Mosquito Tasmania on skin

So do they have any purpose other than to mess up your day for their own reproduction? They do. Similar to butterflies, mosquitoes transfer pollen from flower to flower when they feed on their nectar. This fertilizes the plants, which then form seeds for reproduction. So long story short, they are responsible for some of those beautiful wildflowers you see out in nature. 

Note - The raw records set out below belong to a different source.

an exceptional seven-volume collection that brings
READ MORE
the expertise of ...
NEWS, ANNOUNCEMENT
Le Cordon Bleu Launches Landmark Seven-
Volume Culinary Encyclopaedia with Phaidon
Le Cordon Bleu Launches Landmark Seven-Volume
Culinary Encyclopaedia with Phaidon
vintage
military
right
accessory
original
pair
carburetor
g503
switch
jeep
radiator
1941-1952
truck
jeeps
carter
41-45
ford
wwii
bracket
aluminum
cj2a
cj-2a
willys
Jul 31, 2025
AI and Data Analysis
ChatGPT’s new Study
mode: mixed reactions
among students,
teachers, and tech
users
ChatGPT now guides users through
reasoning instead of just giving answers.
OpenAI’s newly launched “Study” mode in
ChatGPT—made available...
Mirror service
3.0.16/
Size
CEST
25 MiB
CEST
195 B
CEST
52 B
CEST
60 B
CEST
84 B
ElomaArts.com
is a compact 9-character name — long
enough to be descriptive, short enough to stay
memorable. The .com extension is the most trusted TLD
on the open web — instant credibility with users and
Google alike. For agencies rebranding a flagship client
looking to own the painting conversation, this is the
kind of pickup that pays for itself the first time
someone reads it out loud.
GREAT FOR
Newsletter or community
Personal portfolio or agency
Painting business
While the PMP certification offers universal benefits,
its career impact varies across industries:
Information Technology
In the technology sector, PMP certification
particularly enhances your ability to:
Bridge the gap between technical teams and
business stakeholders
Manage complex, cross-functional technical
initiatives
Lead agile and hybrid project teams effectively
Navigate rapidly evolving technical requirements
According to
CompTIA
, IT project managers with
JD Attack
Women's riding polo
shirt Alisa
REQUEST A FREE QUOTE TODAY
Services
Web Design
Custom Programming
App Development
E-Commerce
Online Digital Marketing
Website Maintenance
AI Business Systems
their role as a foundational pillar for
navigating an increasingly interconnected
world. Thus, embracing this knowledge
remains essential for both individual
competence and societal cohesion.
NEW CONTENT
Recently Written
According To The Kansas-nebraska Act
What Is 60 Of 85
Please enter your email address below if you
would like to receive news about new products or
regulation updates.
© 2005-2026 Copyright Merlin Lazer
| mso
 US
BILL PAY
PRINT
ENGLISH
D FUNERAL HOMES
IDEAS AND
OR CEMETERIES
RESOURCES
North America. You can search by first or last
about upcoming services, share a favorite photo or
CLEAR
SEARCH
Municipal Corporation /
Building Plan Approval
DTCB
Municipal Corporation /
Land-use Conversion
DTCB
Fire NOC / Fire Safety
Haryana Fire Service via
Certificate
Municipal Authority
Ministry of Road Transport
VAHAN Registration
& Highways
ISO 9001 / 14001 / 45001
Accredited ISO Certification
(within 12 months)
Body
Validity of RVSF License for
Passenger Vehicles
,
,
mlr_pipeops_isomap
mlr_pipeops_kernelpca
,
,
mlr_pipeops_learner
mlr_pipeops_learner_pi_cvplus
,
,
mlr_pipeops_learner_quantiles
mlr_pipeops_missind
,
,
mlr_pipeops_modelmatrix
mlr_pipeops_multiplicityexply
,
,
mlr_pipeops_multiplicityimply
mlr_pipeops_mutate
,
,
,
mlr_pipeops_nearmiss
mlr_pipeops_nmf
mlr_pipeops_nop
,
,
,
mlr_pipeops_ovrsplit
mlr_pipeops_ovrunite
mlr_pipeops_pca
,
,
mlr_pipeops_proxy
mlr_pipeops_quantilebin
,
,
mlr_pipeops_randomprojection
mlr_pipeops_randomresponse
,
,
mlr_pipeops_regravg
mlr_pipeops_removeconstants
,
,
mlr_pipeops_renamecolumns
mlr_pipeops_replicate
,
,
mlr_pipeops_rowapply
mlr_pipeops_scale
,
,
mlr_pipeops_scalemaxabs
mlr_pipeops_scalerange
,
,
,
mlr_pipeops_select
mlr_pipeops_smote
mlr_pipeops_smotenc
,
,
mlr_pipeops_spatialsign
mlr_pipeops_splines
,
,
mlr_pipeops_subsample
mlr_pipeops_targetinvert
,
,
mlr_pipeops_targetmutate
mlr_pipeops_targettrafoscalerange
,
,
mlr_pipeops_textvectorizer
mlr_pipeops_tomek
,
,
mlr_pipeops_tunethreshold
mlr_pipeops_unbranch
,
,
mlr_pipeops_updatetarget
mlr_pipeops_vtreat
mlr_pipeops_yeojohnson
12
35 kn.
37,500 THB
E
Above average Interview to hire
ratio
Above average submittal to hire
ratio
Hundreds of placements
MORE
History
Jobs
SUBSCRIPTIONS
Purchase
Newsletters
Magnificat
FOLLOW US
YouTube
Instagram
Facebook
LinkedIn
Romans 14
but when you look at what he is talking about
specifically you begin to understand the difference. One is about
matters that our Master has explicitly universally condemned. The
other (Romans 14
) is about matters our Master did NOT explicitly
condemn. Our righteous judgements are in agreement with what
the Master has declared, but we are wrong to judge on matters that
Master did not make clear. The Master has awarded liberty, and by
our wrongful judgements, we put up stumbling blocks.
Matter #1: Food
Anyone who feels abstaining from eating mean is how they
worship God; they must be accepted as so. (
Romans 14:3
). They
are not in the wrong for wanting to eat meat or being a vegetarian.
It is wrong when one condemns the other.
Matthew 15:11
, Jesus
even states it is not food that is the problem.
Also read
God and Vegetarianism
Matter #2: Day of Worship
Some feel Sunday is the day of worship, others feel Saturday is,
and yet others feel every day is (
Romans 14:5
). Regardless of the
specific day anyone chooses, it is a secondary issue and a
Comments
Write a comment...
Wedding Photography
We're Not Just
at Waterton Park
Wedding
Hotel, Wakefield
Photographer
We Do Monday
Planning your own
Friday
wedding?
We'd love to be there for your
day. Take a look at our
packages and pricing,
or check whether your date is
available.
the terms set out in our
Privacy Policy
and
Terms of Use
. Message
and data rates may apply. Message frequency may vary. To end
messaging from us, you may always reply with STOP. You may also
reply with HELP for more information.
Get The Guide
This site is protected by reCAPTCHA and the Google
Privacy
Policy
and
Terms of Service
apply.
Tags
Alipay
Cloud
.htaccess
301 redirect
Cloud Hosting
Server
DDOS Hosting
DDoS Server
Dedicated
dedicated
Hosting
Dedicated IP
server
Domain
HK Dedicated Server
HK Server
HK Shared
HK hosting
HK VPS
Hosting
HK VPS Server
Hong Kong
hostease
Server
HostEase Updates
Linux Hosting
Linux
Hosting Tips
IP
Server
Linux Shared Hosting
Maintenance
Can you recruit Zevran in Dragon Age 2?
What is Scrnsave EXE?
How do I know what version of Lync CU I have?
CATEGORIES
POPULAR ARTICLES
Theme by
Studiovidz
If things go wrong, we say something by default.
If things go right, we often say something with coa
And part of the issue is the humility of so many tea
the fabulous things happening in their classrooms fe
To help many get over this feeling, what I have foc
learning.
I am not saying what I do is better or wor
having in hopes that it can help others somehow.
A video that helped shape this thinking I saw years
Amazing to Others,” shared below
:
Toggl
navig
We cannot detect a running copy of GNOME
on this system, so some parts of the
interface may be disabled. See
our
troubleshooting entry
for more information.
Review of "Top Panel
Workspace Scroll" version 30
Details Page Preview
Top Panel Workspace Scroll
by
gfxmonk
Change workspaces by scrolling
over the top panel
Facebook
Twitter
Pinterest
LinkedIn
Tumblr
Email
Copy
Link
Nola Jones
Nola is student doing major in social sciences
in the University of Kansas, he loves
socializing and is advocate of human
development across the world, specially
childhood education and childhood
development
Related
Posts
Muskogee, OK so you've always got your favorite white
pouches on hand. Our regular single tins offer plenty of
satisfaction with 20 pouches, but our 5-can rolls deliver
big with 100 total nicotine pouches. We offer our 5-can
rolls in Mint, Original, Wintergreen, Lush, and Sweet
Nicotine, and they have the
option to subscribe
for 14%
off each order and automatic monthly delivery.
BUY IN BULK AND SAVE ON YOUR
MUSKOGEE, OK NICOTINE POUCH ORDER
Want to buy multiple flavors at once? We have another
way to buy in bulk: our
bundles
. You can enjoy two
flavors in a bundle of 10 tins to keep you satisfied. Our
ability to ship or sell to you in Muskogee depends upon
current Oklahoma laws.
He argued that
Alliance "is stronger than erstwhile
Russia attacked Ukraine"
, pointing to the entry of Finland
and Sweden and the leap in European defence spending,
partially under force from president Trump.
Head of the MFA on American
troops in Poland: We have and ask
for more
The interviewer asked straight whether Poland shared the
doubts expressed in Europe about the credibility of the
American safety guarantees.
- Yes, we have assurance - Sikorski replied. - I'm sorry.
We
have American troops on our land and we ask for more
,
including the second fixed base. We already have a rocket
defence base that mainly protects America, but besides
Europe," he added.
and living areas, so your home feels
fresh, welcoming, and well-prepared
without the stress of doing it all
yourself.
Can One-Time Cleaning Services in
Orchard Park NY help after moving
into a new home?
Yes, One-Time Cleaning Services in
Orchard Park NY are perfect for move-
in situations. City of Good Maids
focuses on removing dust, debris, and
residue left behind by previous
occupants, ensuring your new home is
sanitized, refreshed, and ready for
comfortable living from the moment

Iceland dodged a bullet by not having mosquitos. But what countries have the most mosquitos? Brazil, Thailand, Indonesia, and the Philippines seem to be the front runners in this category. This is due to their warmer climates. Los Angeles and New York City also have a high number of mosquitoes as well. So keep in mind that cities are at the same risk as some more remote areas.  

mosquitoes in iceland

Are you dealing with mosquitoes right now and dreaming about Iceland? Well, you should definitely book that plane ticket you’ve been putting off first. But, in the meantime, we will give you some tips and tricks on how to get these little guys to leave you alone. Back in the 1940s lemon eucalyptus oil was used as a natural repellent. Other natural scents that they do not enjoy are lavender, cinnamon oil, thyme oil, and tea tree oil. Citronella oil is a popular repellant that can be found in candles and sprays. You can also just go with a strong bug spray that you can purchase online. Always be prepared with one of these repellents before spending a summer day by the water.

Iceland having no mosquitoes is just another reason to add it to your summer bucket list. Enjoy the majestic waterfalls, lakes, and the best hot springs in Iceland, without paying the price of endless mosquito bites appearing in the morning. We will let the warmer countries deal with that instead.